The season started well enough with goals by Steve Bruce, Mark Hughes, Webb and Brian McClair earning am emphatic 4-1 win over Arsenal.
That nourished hopes that United could mount a serious title challenge but things quickly went wrong. Successive defeats to Derby County, Norwich City and Everton in late August and early September fuelled speculation over Fergie's future.
United were a lowly 16th in the table and the papers reported that former Everton manager Howard Kendall was about to be appointed.
They responded by splashing out in the transfer market (these being days long before transfer windows of course) and bought tough midfielder Paul Ince from West Ham and forward Danny Wallace from Southampton.
But things got much worse. The 5-1 thrashing at the hands of City, popularly known as the 'Massacre of Maine Road', represented a fresh low with Fergie looking on stony-faced from the bench as his side were cut to shreds.

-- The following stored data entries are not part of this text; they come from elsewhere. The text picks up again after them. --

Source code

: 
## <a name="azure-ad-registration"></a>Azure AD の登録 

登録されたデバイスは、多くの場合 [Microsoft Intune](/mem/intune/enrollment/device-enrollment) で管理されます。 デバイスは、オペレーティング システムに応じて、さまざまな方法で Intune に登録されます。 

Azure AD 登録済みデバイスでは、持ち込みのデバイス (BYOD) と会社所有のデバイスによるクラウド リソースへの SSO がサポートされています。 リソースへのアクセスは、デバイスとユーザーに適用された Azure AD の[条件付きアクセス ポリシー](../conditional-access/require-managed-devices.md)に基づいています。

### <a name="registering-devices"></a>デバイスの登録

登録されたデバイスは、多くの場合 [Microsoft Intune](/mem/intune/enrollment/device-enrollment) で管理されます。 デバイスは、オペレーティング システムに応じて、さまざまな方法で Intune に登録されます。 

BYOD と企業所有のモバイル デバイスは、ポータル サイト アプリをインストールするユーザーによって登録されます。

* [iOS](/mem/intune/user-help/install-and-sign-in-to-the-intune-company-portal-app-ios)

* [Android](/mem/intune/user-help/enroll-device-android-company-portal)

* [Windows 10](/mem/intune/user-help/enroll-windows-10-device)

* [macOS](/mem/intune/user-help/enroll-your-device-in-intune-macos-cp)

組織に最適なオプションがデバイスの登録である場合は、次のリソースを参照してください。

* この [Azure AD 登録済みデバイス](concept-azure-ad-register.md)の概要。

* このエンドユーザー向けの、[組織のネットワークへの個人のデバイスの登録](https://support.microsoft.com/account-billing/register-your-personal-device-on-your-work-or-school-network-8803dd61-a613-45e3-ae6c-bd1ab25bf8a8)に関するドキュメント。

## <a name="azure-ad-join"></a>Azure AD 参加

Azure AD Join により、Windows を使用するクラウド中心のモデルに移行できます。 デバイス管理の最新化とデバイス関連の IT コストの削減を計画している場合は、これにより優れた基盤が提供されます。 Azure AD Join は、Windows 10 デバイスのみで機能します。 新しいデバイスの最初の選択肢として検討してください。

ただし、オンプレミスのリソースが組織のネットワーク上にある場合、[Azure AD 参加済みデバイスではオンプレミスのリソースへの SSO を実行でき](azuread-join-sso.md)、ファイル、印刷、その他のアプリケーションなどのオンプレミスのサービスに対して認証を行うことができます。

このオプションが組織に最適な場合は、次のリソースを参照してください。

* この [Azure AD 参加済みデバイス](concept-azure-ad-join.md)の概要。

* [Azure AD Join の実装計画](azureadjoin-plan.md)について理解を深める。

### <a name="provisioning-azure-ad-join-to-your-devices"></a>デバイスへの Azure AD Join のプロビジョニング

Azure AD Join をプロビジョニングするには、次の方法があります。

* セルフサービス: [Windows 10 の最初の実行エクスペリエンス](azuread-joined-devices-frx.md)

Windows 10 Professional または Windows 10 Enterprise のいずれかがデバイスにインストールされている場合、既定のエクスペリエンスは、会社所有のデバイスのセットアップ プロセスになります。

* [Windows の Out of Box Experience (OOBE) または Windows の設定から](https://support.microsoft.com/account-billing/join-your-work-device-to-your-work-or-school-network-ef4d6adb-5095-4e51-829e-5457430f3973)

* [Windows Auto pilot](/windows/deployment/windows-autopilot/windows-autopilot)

As Ferguson recalled in his autobiography, Managing My Life: 'We were slaughtered 5-1 in the most embarrassing defeat of my management career.
'After the game, I went straight home, got into bed, and put the pillow over my head. A sense of guilt had engulfed me.'
He had been serenaded by chants of 'Fergie must stay' from the City fans in the closing minutes, the away stand long since vacated.
It may have been an injury-depleted United team, with Bruce, Webb and Bryan Robson all missing, but that cut little ice with angry fans.
Pallister recalled being confronted by 'four burly United fans' when he reported for training on the Monday morning.
'They told me I wasn't fit to wear a United shirt, we shouldn't have sold Paul McGrath, I was a 'disgrace' to the club,' he recalled. 'They really ripped into us and it was quite frightening.'


But despite all this, the club kept faith with Ferguson, even offering him a new contract until the end of the 1992-93 season, which he accepted.
By October, Knighton's takeover bid was over and there was a minor recovery on the field.
However, United's form declined dramatically in December with a 1-0 loss at Arsenal on December 3 starting a 10-match winless league run that wouldn't end until February 10. It was relegation form.
On December 9, when United fell behind at home to Crystal Palace, fan Pete Molyneux unfurled the now infamous painted bedsheet that read '3 years of excuses and it's still crap... Ta ra Fergie.'
At the time, it received cheers and applause from fans inside Old Trafford but the turning point wasn't far off.

Ferguson received another vote of confidence from United's board at the turn of the year but before their FA Cup third round tie at Nottingham Forest it appeared the end was nigh.
Although Kendall had been recently installed as City's manager, he remained a candidate to replace Ferguson, as did Terry Venables, Brian Clough and Bobby Robson.
In what proved to be United's sliding doors moment, Mark Robins scored the crucial winner at the City Ground that took United through in the Cup and bought Fergie some breathing space.


The fact they lost to Derby and Norwich in their next two games - and ultimately finished 13th in the table - proved irrelevant as they went on to lift the FA Cup, beating Crystal Palace in a replay.
It was the first of 38 trophies Ferguson would win as United manager over the next 23 years.
Solskjaer will only hope that this season's below-average start will translate into such spectacular success.